§ DIRECTIONS FOR THIS TASK
Give back the entries below verbatim.

EXERCISE DATA below:

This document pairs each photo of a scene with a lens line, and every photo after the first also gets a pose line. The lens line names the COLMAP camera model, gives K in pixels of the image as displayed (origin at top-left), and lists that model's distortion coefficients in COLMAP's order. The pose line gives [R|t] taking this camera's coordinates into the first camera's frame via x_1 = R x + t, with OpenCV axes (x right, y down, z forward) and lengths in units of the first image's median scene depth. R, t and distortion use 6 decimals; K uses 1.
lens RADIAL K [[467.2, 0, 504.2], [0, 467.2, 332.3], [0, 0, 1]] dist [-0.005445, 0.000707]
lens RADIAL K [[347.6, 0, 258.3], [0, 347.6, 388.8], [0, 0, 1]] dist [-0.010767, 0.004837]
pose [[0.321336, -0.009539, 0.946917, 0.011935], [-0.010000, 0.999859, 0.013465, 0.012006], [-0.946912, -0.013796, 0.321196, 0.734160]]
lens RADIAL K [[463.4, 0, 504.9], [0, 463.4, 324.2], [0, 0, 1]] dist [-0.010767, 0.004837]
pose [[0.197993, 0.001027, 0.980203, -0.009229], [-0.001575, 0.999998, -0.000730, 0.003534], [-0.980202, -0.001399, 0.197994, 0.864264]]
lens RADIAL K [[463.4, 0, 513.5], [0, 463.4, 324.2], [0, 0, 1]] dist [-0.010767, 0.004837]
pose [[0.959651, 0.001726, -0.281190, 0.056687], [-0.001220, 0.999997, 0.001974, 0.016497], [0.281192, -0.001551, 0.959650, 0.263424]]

End of EXERCISE DATA.

§ PROBLEM SOLUTION
This document pairs each photo of a scene with a lens line, and every photo after the first also gets a pose line. The lens line names the COLMAP camera model, gives K in pixels of the image as displayed (origin at top-left), and lists that model's distortion coefficients in COLMAP's order. The pose line gives [R|t] taking this camera's coordinates into the first camera's frame via x_1 = R x + t, with OpenCV axes (x right, y down, z forward) and lengths in units of the first image's median scene depth. R, t and distortion use 6 decimals; K uses 1.
lens RADIAL K [[467.2, 0, 504.2], [0, 467.2, 332.3], [0, 0, 1]] dist [-0.005445, 0.000707]
lens RADIAL K [[347.6, 0, 258.3], [0, 347.6, 388.8], [0, 0, 1]] dist [-0.010767, 0.004837]
pose [[0.321336, -0.009539, 0.946917, 0.011935], [-0.010000, 0.999859, 0.013465, 0.012006], [-0.946912, -0.013796, 0.321196, 0.734160]]
lens RADIAL K [[463.4, 0, 504.9], [0, 463.4, 324.2], [0, 0, 1]] dist [-0.010767, 0.004837]
pose [[0.197993, 0.001027, 0.980203, -0.009229], [-0.001575, 0.999998, -0.000730, 0.003534], [-0.980202, -0.001399, 0.197994, 0.864264]]
lens RADIAL K [[463.4, 0, 513.5], [0, 463.4, 324.2], [0, 0, 1]] dist [-0.010767, 0.004837]
pose [[0.959651, 0.001726, -0.281190, 0.056687], [-0.001220, 0.999997, 0.001974, 0.016497], [0.281192, -0.001551, 0.959650, 0.263424]]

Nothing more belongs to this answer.